大好きな五味太郎さんの作品からもう1冊、最後にご紹介するのは、『がいこつさん』(文化出版局)。主人公の「がいこつさん」と、語り手との掛け合いで展開される絵本です。
「がいこつ」という存在の意味するところを、ふと思い出させるようなやり取りもあり、大人も思わず笑ってしまう、どこかシュールな雰囲気が漂います。実際に声に出して読むと、よりおもしろさが感じられるので、読み聞かせにもおすすめですよ。
『がいこつさん』(作:五味太郎/文化出版局)
よく眠れずに、目を覚ましてしまったがいこつさん。何だか気になることがあるようです。
「──なにか 忘れているような気がする……」
「なにを忘れているのでしょうか。ちゃんと思い出さないと いつまでたっても ねむれませんよ。」
「──それもそうだな。」
がいこつさんは、忘れていることを思い出そうと、考えを巡らせながら散歩に出かけます。洗濯を忘れていたかな。電話をかけることだったかな、それとも、手紙かな……。
「──病院に 予約してあったかな。

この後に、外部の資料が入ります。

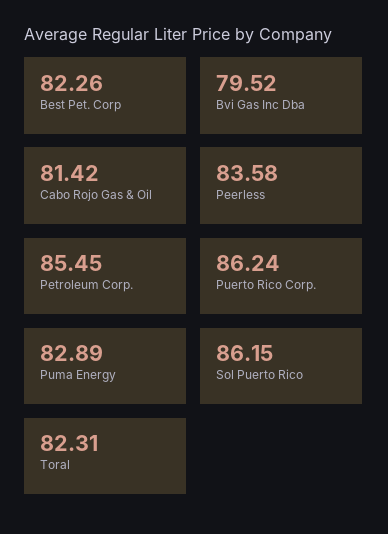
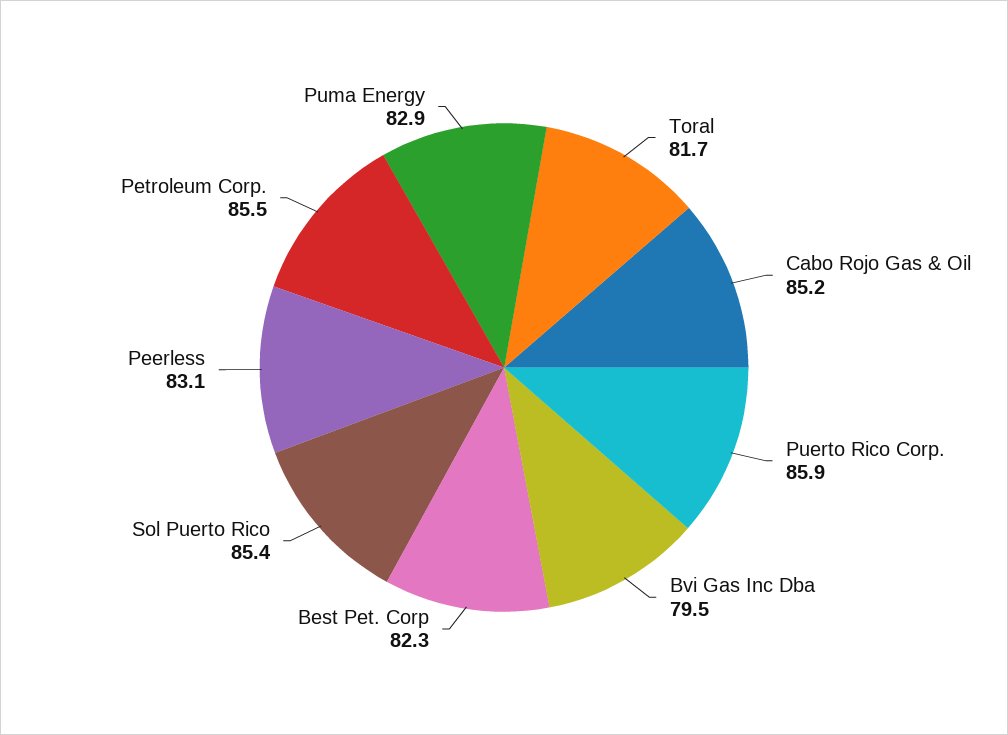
Cabo Rojo Gas & Oil: 81.42 -> 85.2
Peerless: 83.58 -> 83.1
Puerto Rico Corp.: 86.24 -> 85.9
Sol Puerto Rico: 86.15 -> 85.4
Toral: 82.31 -> 81.7

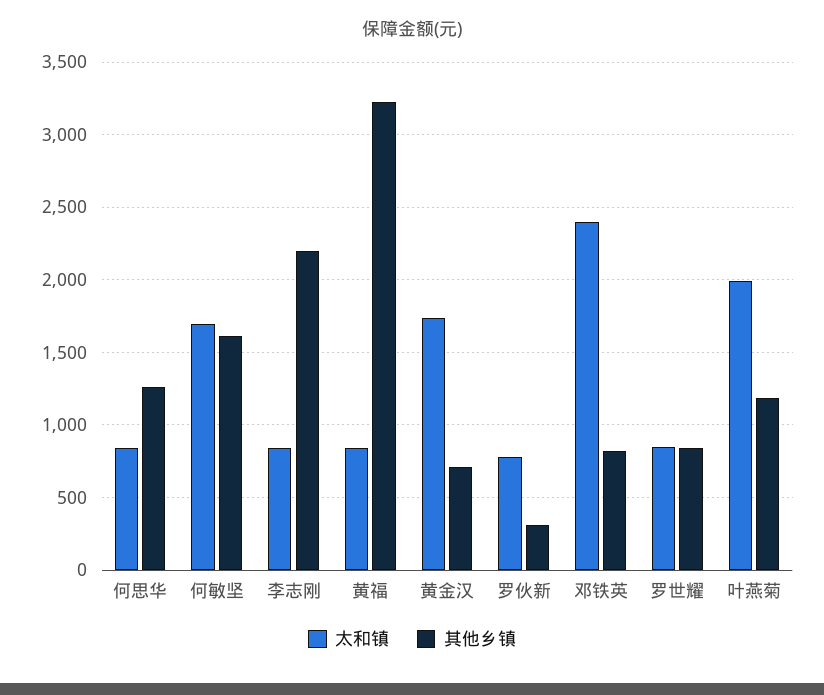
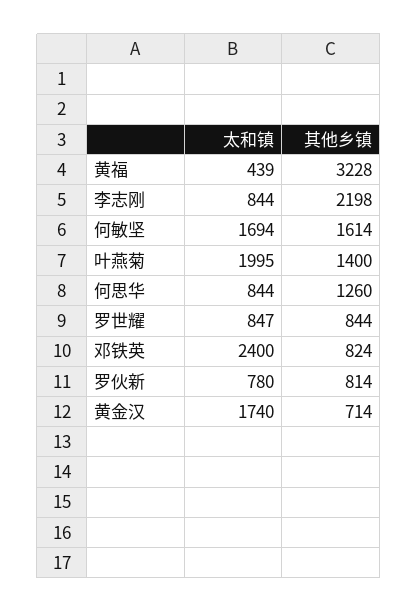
太和镇, 黄福: 850 -> 439
其他乡镇, 罗伙新: 300 -> 814
其他乡镇, 叶燕菊: 1200 -> 1400

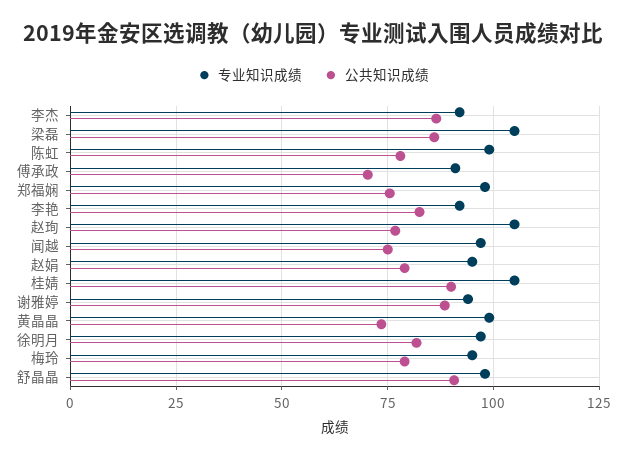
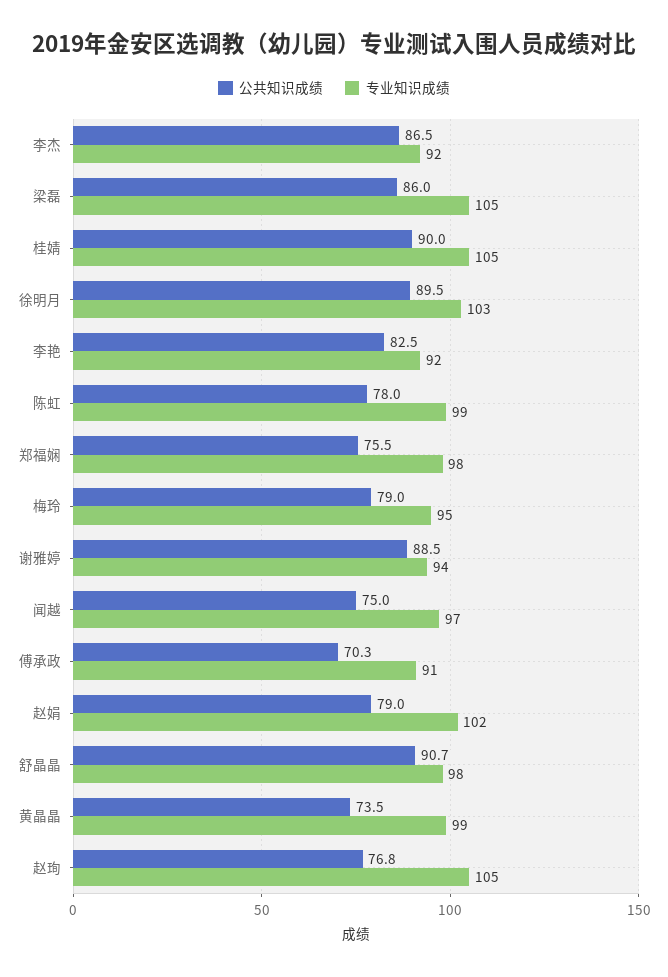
专业知识成绩, 赵娟: 95 -> 102
专业知识成绩, 徐明月: 97.5 -> 103
公共知识成绩, 徐明月: 82.5 -> 89.5

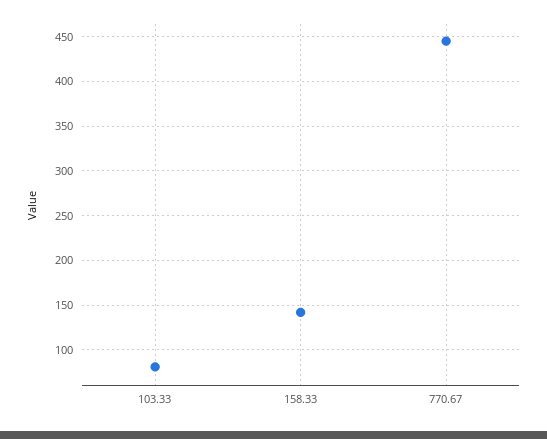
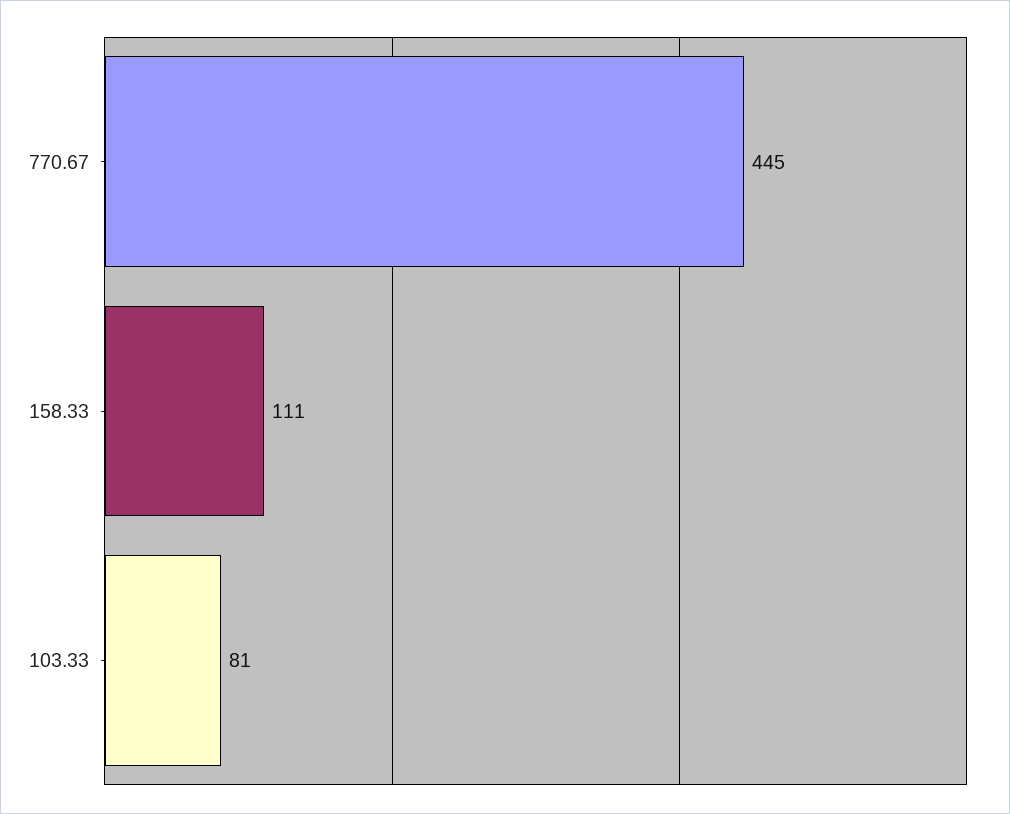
158.33: 140 -> 111

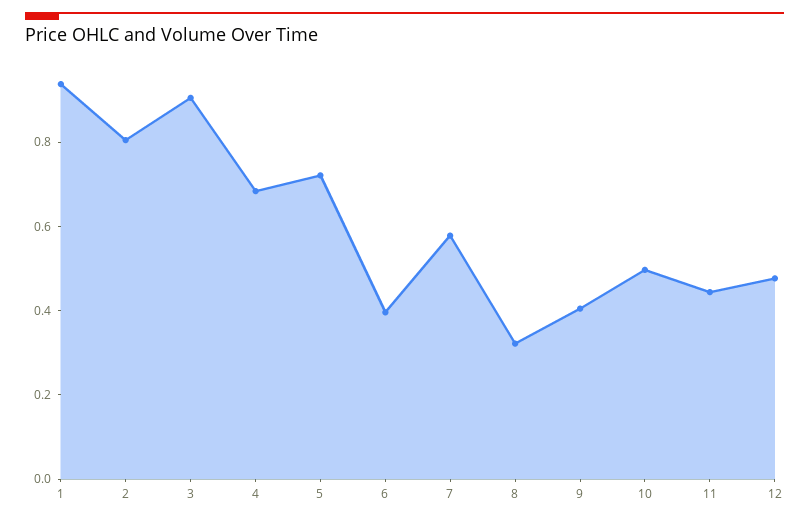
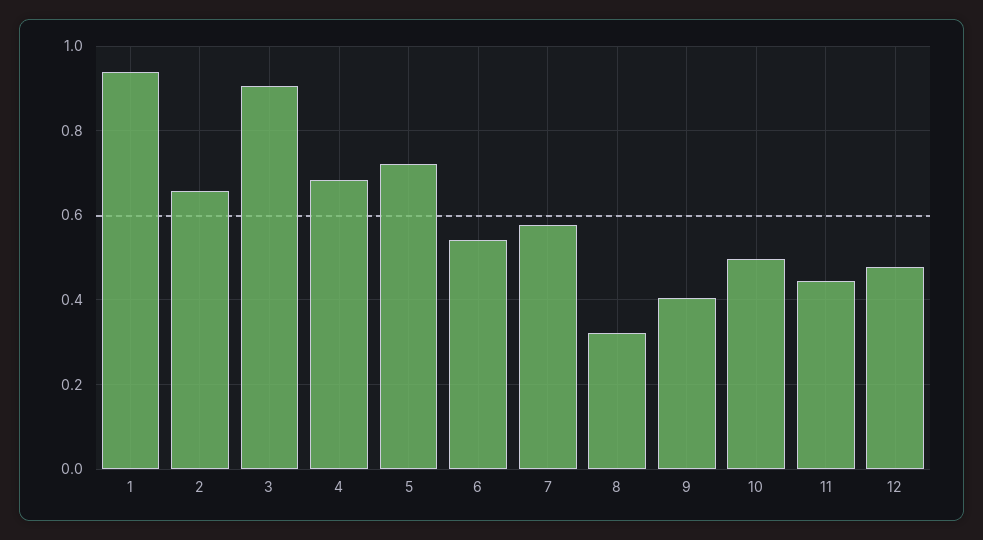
2: 0.8 -> 0.66
6: 0.4 -> 0.54

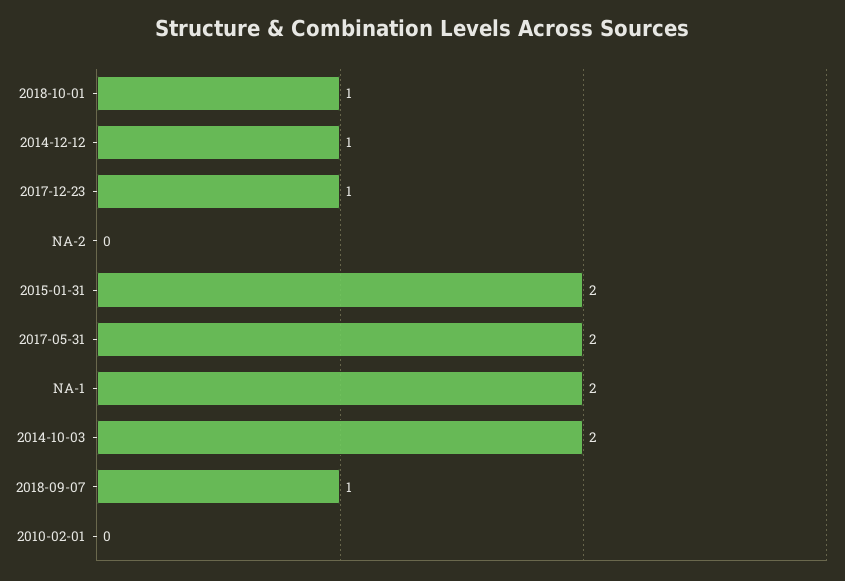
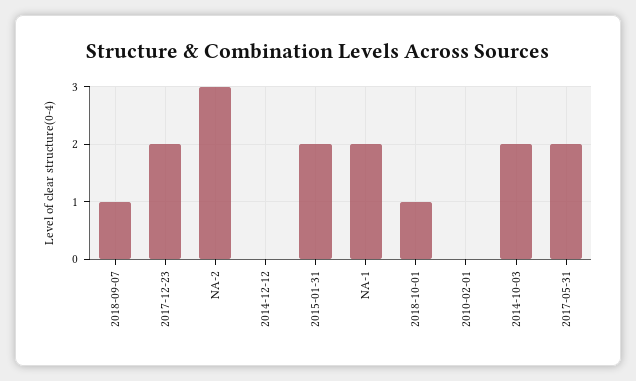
2014-12-12: 1 -> 0
2017-12-23: 1 -> 2
NA-2: 0 -> 3

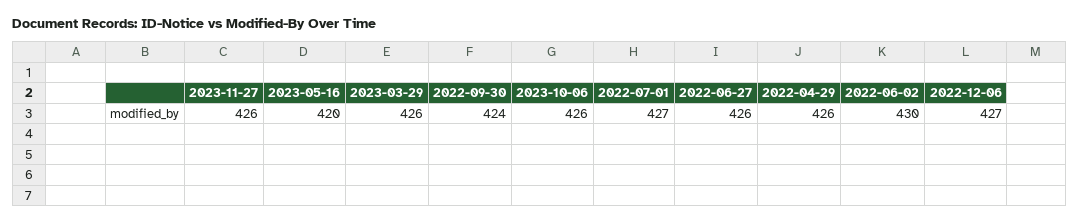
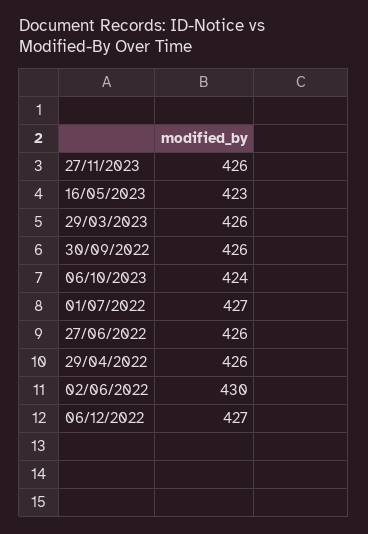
2023-05-16: 420 -> 423
2022-09-30: 424 -> 426
2023-10-06: 426 -> 424

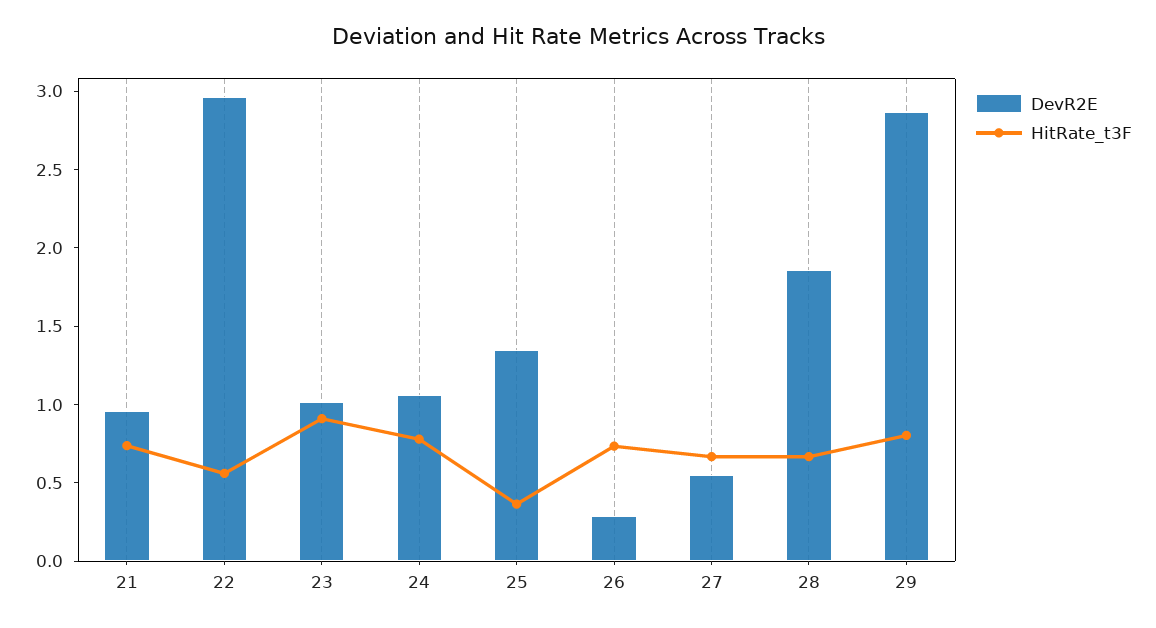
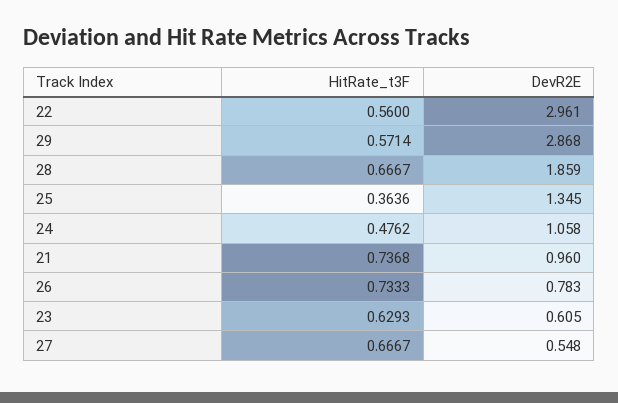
DevR2E, 23: 1 -> 0.605
HitRate_t3F, 23: 0.9 -> 0.6293
HitRate_t3F, 24: 0.8 -> 0.4762
DevR2E, 26: 0.3 -> 0.783
HitRate_t3F, 29: 0.8 -> 0.5714

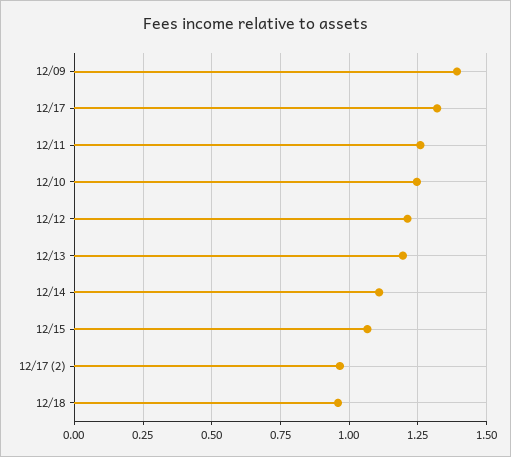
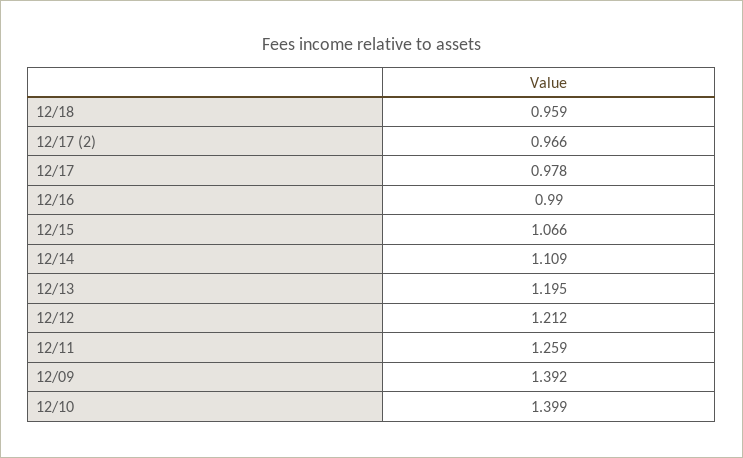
12/17: 1.325 -> 0.978
12/10: 1.25 -> 1.399
12/16: none -> 0.99

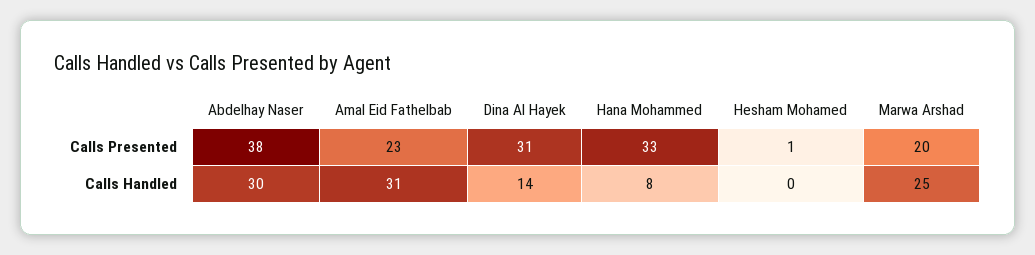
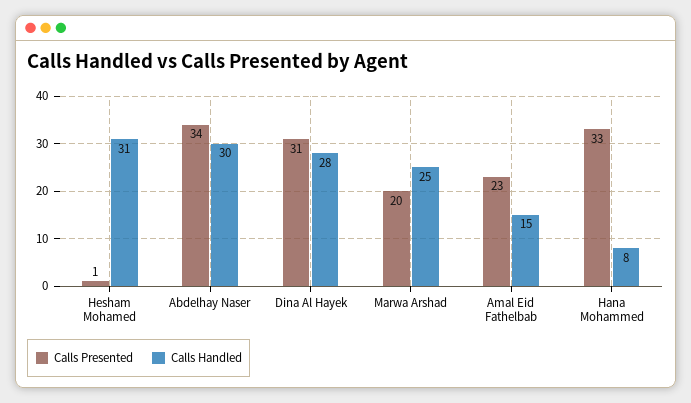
Calls Presented, Abdelhay Naser: 38 -> 34
Calls Handled, Amal Eid Fathelbab: 31 -> 15
Calls Handled, Dina Al Hayek: 14 -> 28
Calls Handled, Hesham Mohamed: 0 -> 31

」
「まさか。がいこつさんに 病気するところ どこもない。」
「──それも そうだな。」
語り手の言葉にいちいち納得し繰り返される、がいこつさんの「それもそうだな」。このひとことが、物語によいリズムを生み出しています。
そうして、デパートにやってきたがいこつさん。店中を歩き回っても、やっぱり思い出せません。一体、がいこつさんが忘れていることとは──?
読み手をぐっと物語の世界に没入させる展開は、実にお見事。この記事を読んだみなさんでさえも、今回のギフト絵本のテーマが何だったのかすっかり忘れて、絵本に入り込んでしまうかもしれませんね。
ま、最後の最後に思い出せるので、問題ないのですがね。
──それも そうだな。
*読み聞かせ 3さいくらいから
*ひとり読み 5さいくらいから
この3冊を読んで、ぜひお子さんには歯磨きを好きになってもらえたらと思います。